EXERCISE BRIEF:
Under this line is a listing; return exactly the lines starting at the one with "right shoulder: (367, 228)" and running down to the one with "left shoulder: (164, 225)", and leave out its pictures.

RECORDS FOR THIS EXERCISE:
+---+
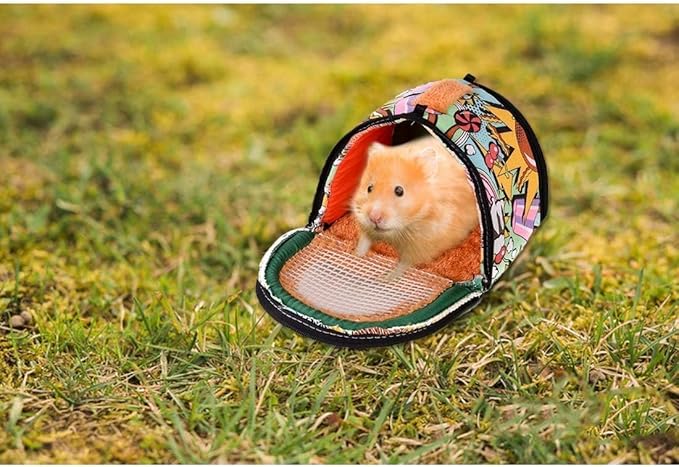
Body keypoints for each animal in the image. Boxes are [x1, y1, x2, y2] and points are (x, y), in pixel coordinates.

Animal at [351, 135, 479, 278]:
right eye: (369, 188)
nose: (374, 218)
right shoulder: (367, 228)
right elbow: (364, 242)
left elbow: (404, 263)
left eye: (399, 191)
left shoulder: (422, 246)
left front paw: (386, 278)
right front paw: (355, 255)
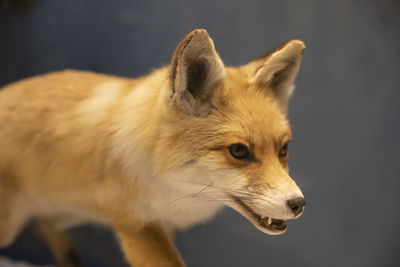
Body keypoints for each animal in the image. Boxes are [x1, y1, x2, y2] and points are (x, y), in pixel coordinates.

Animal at [0, 28, 306, 266]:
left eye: (283, 150)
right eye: (239, 151)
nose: (299, 204)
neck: (167, 185)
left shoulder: (164, 225)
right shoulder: (136, 225)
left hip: (64, 215)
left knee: (46, 226)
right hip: (11, 224)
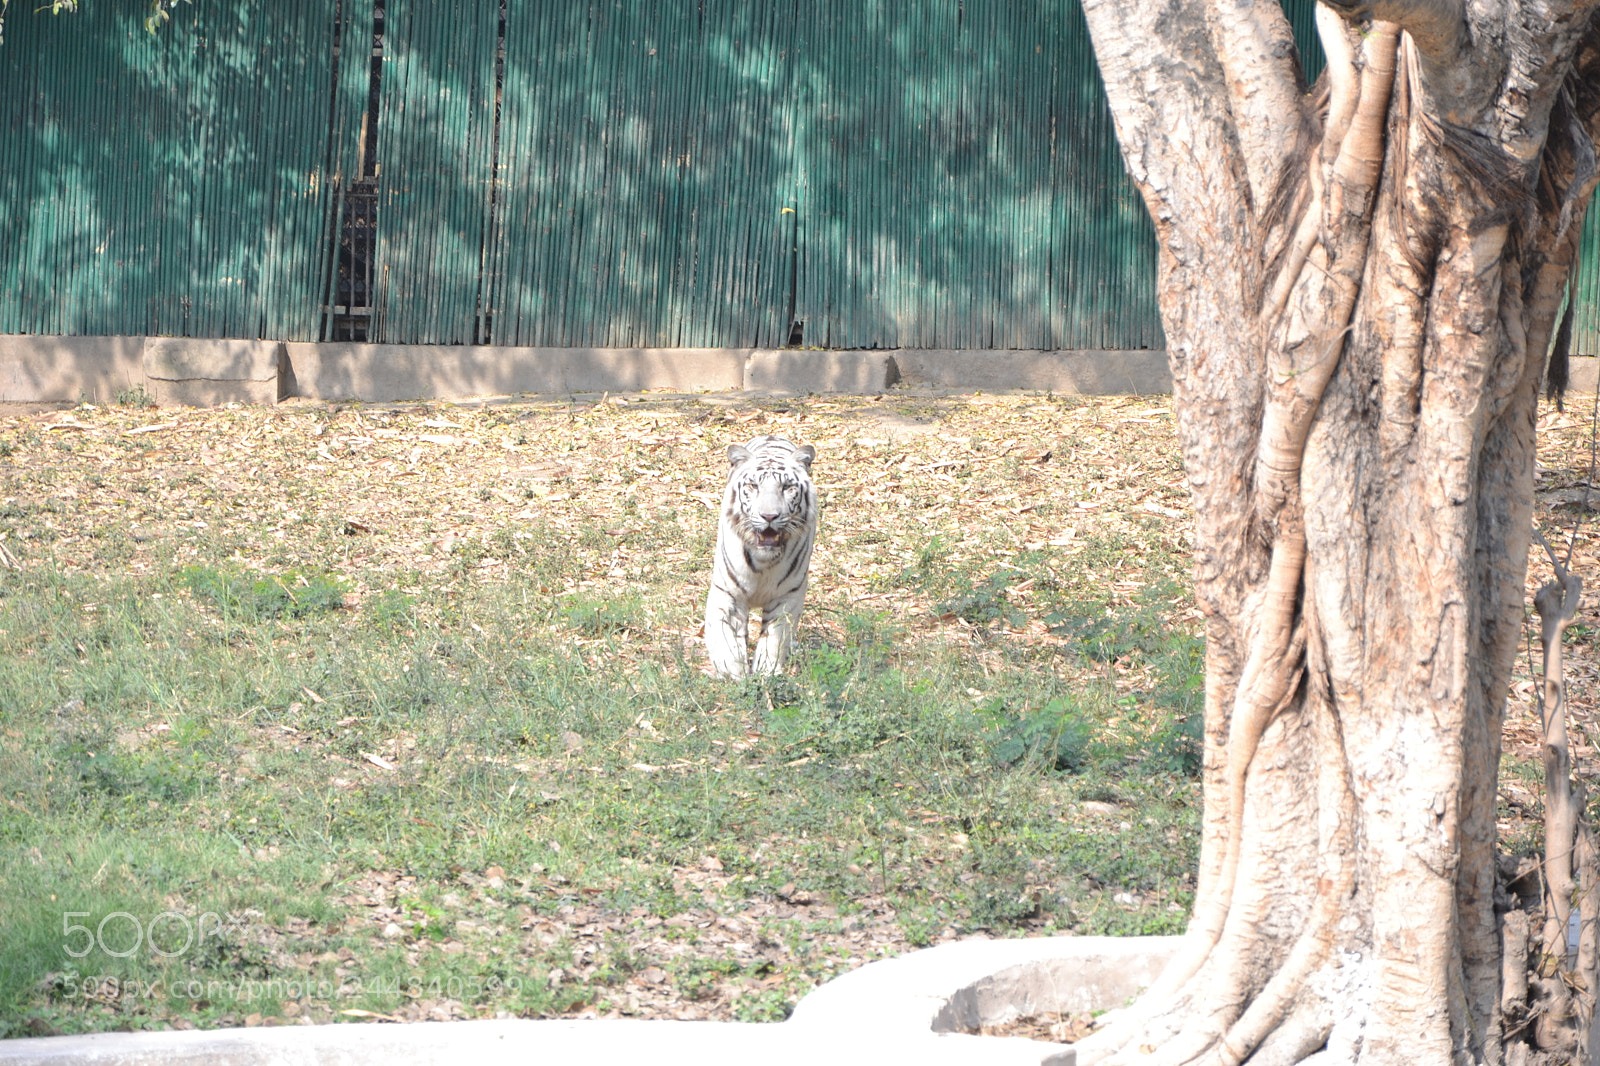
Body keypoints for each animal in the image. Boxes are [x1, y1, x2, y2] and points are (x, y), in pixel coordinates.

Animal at [704, 434, 819, 678]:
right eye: (753, 486)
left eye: (787, 487)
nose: (769, 516)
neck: (763, 561)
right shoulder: (728, 593)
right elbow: (724, 636)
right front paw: (732, 674)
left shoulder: (788, 596)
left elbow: (774, 640)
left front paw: (766, 674)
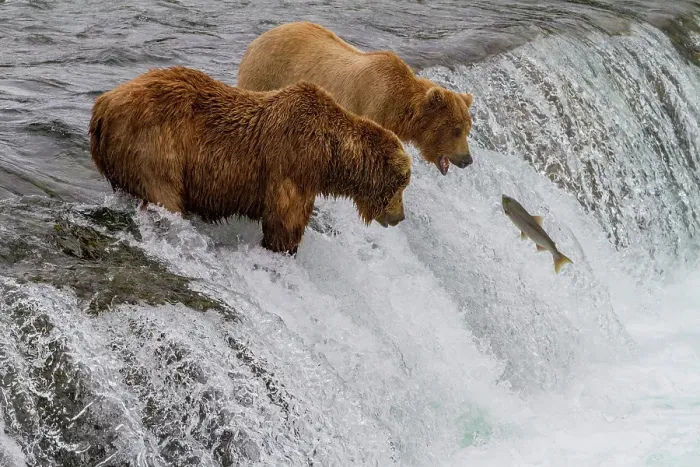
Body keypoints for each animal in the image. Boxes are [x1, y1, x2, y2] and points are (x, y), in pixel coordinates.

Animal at [89, 66, 411, 255]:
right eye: (402, 184)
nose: (400, 217)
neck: (330, 156)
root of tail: (102, 106)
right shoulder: (293, 161)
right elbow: (285, 219)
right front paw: (283, 249)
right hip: (154, 144)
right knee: (164, 193)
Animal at [236, 21, 474, 176]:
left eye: (467, 129)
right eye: (456, 130)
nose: (467, 159)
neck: (398, 106)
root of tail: (258, 39)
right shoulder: (370, 107)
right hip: (265, 75)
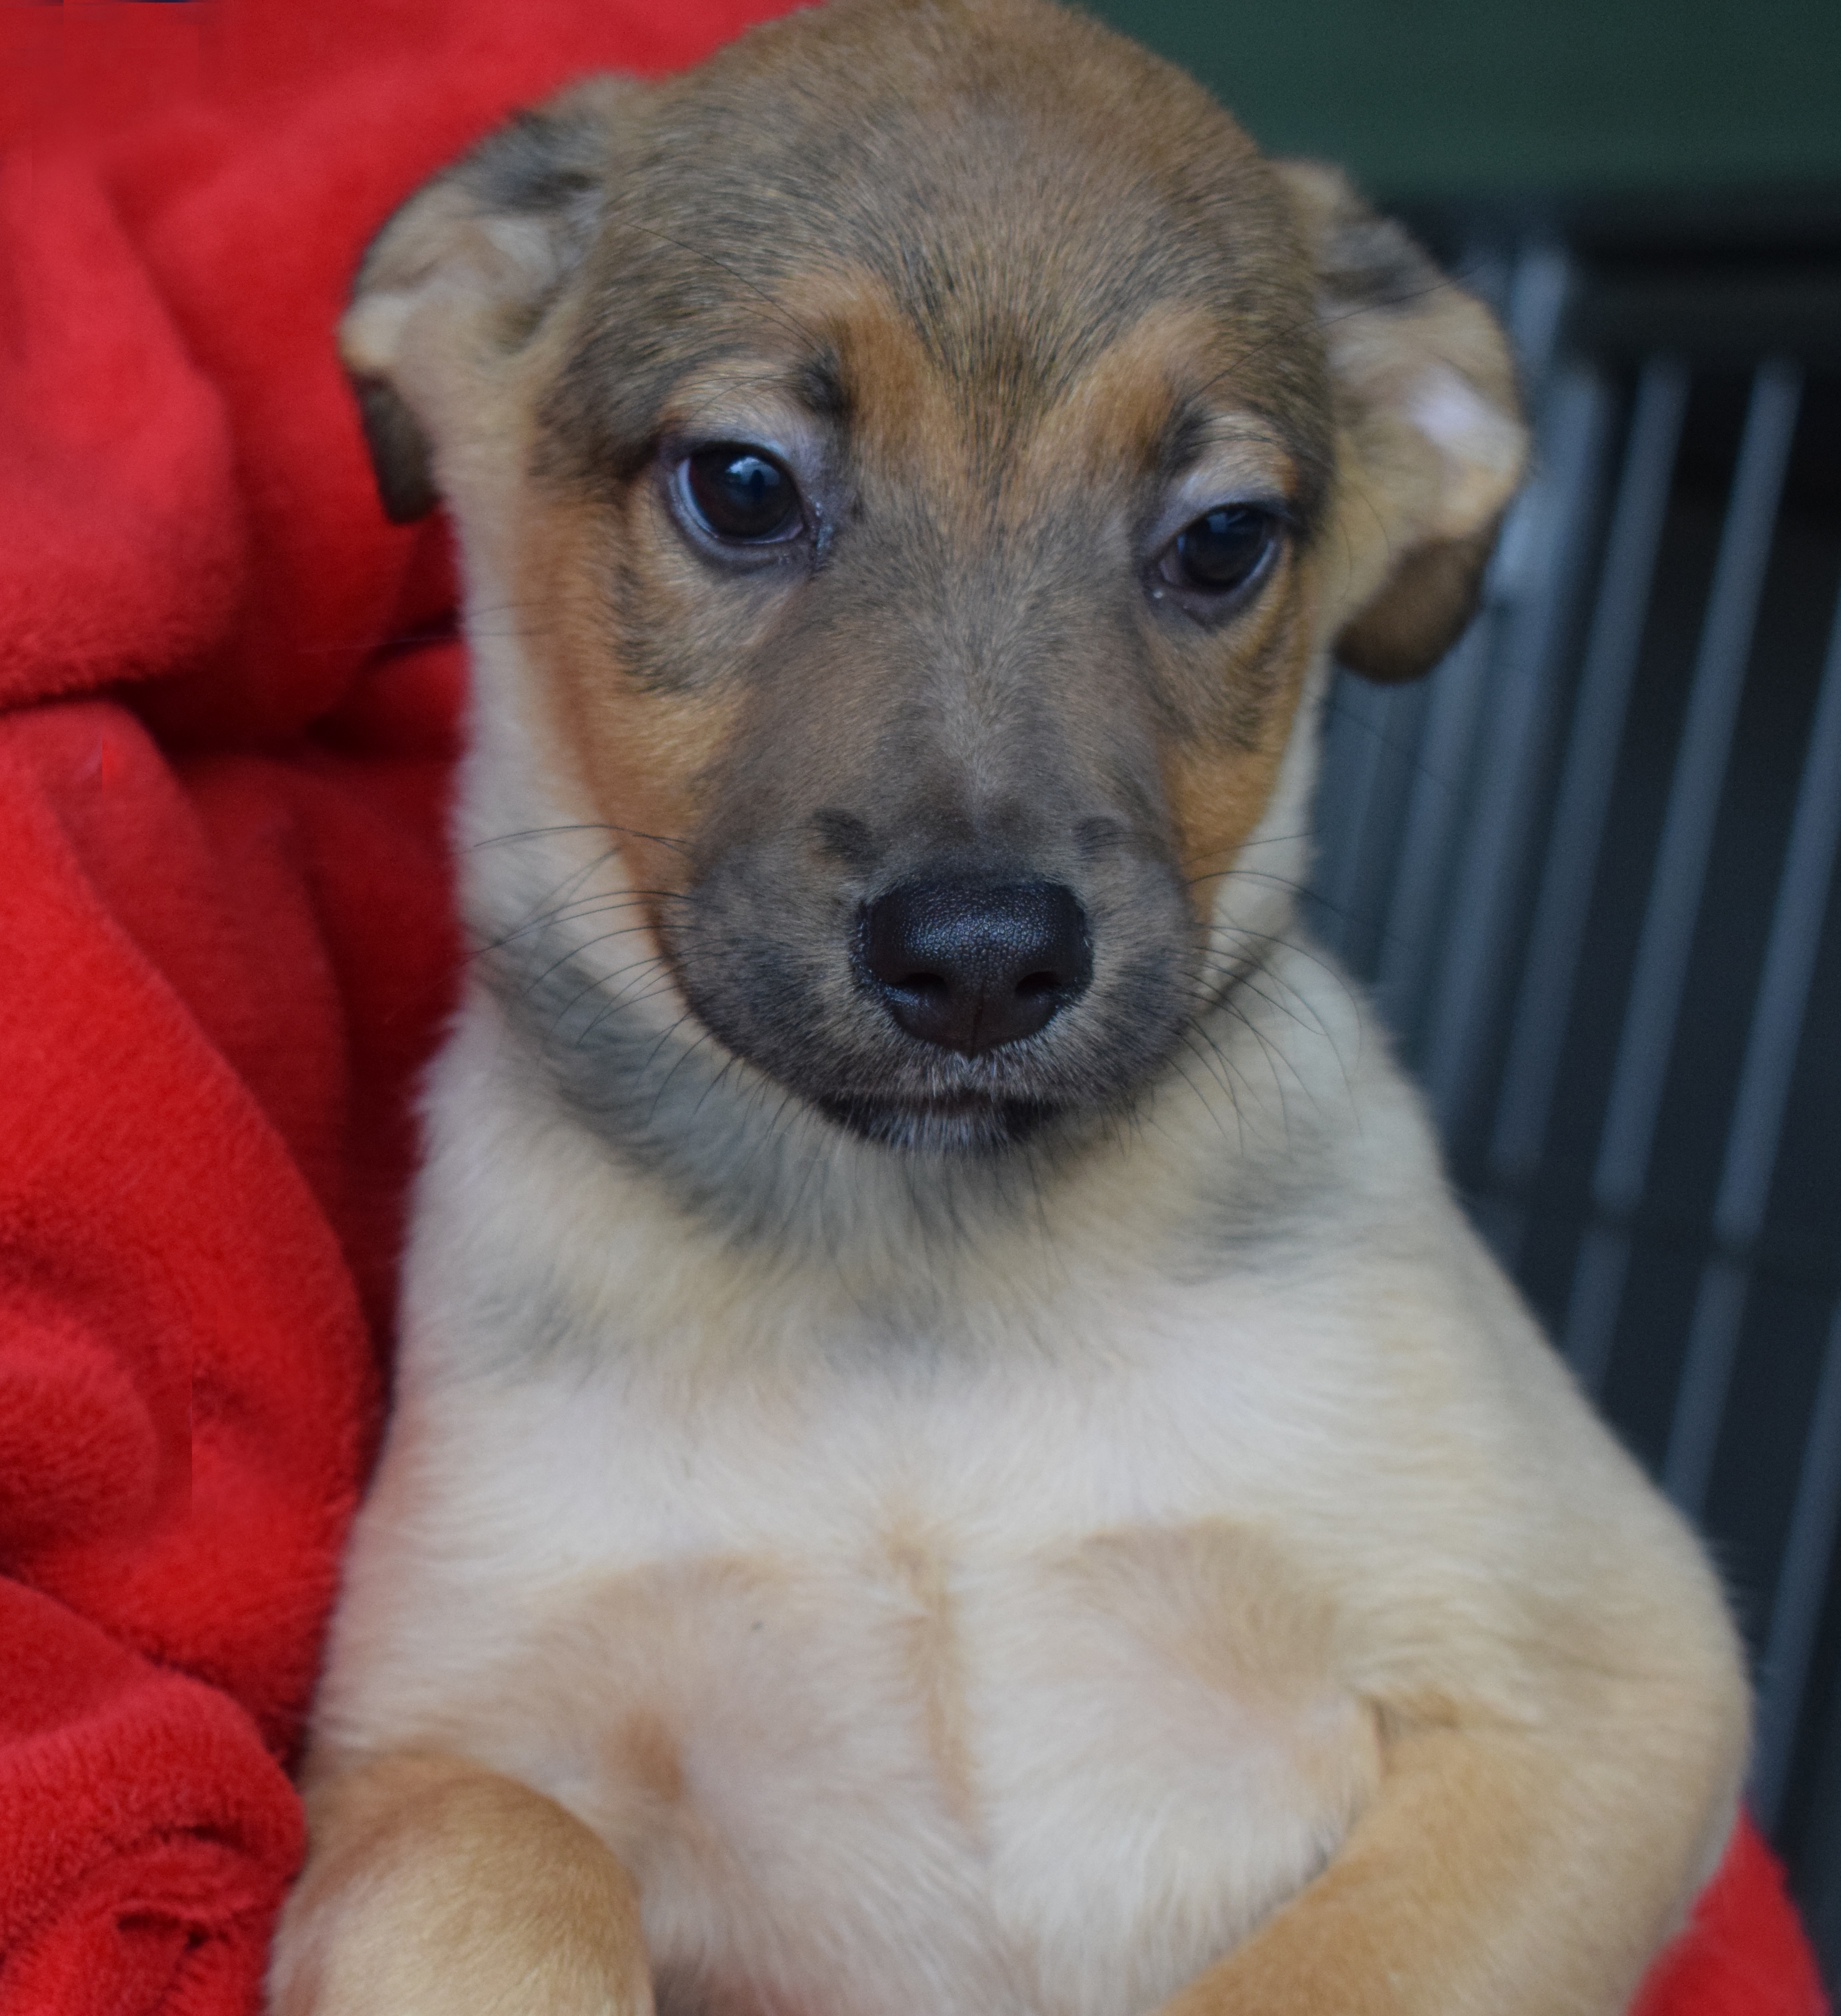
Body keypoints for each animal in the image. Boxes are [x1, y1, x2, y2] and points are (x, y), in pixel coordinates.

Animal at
+---+
EXERCISE RESPONSE:
right shoulder: (367, 228)
right elbow: (364, 242)
left elbow: (404, 263)
left eye: (399, 191)
left shoulder: (422, 246)
left front paw: (386, 278)
right front paw: (355, 255)
Body keypoints for each animal in the image. Boxes are [x1, y1, x2, y2] and points are (x, y), in pixel coordinates.

Animal at [0, 28, 306, 266]:
left eye: (283, 150)
right eye: (239, 151)
nose: (299, 204)
neck: (167, 185)
left shoulder: (164, 225)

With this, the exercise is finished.